Inter-Rater Reliability Using SAS
The Practical Guide for Nominal, Ordinal, and Interval Data
by Kilem L. Gwet. Ph.D.

Inter-Rater Reliability Using SAS

The primary objective of this book is to show practitioners simple step-by-step approaches for organizing rating data, creating SAS datasets, and using appropriate SAS procedures, or special SAS macro programs to compute various inter-rater reliability coefficients. The author always starts with a brief and non-mathematical description of the agreement coefficients used in this book, before showing how they are calculated with SAS. The non-mathematical description of these coefficients is done using simple numeric examples to show their functionality. The author offers practical SAS solutions for 2 raters as well as for 3 raters and more.

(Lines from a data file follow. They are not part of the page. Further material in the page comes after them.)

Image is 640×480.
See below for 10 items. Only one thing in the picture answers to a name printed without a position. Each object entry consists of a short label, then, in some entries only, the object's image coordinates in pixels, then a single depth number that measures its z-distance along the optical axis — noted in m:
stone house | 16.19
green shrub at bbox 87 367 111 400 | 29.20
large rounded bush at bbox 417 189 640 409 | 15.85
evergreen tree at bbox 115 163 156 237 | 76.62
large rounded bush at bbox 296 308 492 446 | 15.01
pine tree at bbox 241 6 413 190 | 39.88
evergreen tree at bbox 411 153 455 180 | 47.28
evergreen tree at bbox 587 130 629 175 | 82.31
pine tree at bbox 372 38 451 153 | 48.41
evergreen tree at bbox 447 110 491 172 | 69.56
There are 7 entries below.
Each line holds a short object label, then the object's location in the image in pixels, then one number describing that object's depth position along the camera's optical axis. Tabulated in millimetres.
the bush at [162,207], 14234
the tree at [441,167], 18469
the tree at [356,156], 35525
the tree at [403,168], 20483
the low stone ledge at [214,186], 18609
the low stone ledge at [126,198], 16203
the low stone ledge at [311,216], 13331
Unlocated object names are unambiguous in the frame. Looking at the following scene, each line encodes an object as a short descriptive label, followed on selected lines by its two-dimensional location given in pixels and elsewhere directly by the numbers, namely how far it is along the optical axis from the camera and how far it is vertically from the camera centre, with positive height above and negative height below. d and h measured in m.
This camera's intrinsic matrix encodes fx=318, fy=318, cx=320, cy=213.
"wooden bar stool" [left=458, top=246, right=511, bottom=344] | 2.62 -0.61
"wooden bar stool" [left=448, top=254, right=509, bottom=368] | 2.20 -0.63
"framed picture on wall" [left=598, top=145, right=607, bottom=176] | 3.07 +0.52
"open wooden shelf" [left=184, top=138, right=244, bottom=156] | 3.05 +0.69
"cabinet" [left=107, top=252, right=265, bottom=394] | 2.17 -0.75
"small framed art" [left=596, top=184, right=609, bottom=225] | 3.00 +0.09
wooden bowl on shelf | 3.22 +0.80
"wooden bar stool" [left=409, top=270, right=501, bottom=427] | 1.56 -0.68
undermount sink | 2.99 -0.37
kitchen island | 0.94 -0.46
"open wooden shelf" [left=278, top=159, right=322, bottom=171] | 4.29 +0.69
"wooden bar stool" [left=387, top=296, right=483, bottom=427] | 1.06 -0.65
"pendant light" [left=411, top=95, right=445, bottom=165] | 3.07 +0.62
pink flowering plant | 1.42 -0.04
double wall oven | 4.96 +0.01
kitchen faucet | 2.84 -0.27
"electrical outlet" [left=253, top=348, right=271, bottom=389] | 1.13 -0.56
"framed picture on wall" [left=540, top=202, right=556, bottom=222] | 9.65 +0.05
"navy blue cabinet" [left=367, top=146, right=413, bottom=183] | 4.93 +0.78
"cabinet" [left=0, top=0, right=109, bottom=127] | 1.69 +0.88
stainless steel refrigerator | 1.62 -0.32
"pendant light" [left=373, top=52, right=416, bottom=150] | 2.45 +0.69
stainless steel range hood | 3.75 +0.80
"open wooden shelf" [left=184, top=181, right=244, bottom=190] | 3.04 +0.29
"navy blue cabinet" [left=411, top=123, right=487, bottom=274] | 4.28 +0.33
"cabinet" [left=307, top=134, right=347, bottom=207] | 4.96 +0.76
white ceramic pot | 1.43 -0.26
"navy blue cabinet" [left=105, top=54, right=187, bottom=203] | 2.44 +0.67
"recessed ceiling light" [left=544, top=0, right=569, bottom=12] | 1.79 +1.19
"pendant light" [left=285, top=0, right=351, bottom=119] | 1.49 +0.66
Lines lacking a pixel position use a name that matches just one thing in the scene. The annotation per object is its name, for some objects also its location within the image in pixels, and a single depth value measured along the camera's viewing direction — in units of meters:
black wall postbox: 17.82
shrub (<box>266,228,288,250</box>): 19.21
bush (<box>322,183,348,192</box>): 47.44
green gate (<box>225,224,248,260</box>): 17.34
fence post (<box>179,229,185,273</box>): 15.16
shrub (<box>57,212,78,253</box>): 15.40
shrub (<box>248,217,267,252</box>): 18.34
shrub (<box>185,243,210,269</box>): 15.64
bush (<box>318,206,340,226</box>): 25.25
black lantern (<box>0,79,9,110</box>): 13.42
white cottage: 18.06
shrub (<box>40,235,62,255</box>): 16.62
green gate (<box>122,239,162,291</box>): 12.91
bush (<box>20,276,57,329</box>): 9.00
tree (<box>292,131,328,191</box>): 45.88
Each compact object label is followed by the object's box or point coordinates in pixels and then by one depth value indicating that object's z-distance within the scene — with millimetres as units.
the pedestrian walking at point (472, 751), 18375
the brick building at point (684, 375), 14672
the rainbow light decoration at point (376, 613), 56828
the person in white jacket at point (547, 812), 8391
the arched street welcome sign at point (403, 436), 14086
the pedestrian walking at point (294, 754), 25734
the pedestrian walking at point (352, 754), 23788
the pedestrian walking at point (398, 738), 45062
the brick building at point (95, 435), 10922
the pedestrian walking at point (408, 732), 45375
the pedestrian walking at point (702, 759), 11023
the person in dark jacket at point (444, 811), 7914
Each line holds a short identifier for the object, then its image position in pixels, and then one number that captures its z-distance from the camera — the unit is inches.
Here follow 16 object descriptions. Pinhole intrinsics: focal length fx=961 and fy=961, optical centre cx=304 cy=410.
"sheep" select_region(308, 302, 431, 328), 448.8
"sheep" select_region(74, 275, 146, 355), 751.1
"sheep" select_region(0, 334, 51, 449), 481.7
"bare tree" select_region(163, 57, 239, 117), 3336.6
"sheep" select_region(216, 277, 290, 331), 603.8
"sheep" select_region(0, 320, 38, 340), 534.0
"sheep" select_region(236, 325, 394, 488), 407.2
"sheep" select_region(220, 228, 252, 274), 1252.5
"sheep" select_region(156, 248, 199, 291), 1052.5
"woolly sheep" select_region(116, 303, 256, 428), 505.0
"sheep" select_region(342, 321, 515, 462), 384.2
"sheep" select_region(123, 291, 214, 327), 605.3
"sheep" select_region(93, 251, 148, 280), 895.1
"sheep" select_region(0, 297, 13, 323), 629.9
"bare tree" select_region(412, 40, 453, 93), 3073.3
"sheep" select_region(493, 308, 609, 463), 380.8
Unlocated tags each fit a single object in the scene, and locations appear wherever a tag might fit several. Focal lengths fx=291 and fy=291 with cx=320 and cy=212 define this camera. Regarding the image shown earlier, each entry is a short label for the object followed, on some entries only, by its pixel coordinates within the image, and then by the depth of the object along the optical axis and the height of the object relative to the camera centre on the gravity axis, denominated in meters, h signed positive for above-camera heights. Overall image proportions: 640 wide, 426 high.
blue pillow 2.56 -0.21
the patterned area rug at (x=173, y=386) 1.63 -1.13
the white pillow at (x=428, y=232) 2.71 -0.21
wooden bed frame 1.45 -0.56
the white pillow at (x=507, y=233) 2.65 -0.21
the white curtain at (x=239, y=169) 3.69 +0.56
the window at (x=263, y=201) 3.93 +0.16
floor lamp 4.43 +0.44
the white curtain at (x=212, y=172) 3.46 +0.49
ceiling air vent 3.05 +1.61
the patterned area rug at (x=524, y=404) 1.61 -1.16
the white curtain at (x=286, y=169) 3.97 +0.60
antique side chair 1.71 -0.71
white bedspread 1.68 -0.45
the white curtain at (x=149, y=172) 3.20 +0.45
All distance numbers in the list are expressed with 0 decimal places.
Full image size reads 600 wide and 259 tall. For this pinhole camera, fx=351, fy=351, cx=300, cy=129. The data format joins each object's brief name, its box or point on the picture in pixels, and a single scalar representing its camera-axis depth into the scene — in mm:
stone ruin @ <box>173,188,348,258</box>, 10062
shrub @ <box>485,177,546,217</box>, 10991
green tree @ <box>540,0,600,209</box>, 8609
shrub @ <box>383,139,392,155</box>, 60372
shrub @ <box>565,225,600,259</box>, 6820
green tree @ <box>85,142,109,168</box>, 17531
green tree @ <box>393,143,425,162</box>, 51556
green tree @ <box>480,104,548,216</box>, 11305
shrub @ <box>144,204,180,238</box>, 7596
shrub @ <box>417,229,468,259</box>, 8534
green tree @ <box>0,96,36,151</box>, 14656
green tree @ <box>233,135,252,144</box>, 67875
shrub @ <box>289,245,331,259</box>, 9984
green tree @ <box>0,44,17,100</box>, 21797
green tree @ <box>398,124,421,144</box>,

The FREQ procedure of SAS offers the calculation of Cohen's Kappa as an option, when the number of raters is limited to 2. The introduction of this feature is without doubt a very welcome addition to the system. But in addition to offering only Kappa as the only agreement coefficient, the use of FREQ to compute Kappa is full of pitfalls that could easily lead a careless practitioner to wrong results. For example, if one rater does not use one category that another rater has used, SAS does not compute any Kappa at all. This problem is referred to in chapter 1 as the unbalanced-table issue. Even more seriously, if both raters use the same number of different categories, SAS will produce "very wrong" results, because the FREQ procedure will be matching wrong categories to determine agreement. This issue is referred to in chapter 1 as the "Diagonal Issue." There are actually a few other potentially serious problems with weighted Kappa that the author has identified. They are all clearly documented in this book, and a plan for resolving each of them is proposed.